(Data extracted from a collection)
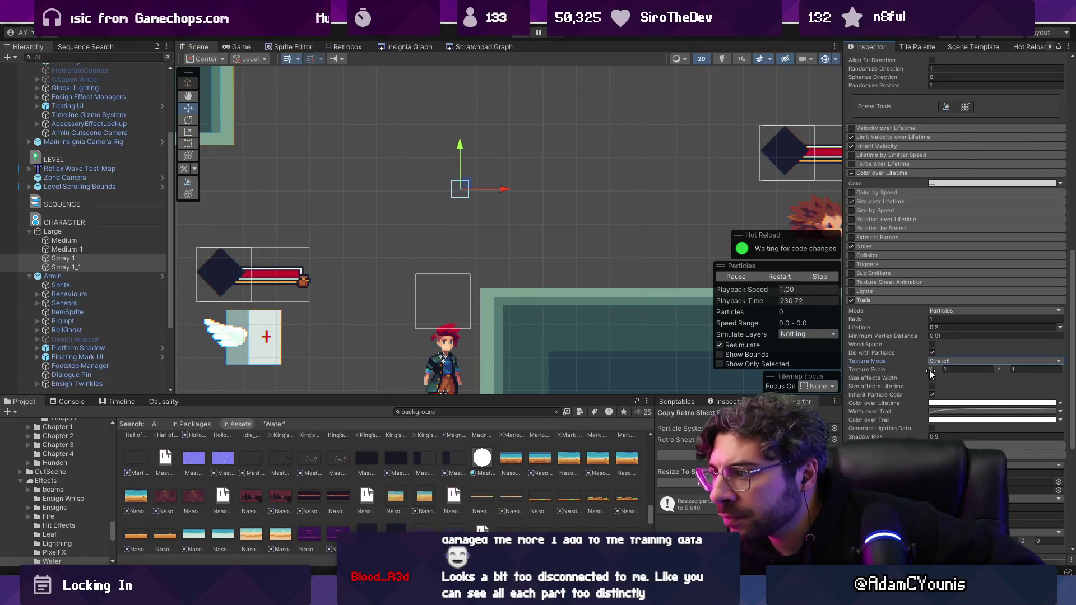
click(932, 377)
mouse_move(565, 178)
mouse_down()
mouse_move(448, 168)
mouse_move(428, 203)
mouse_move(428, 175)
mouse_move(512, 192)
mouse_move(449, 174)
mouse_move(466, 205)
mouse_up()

EXERCISE AIM:
Each of the lines from the one holding "mouse_move(428, 175)" through the final line of the entries is to be set down exactly, and no others.

REPLY:
mouse_move(428, 175)
mouse_move(512, 192)
mouse_move(449, 174)
mouse_move(466, 205)
mouse_up()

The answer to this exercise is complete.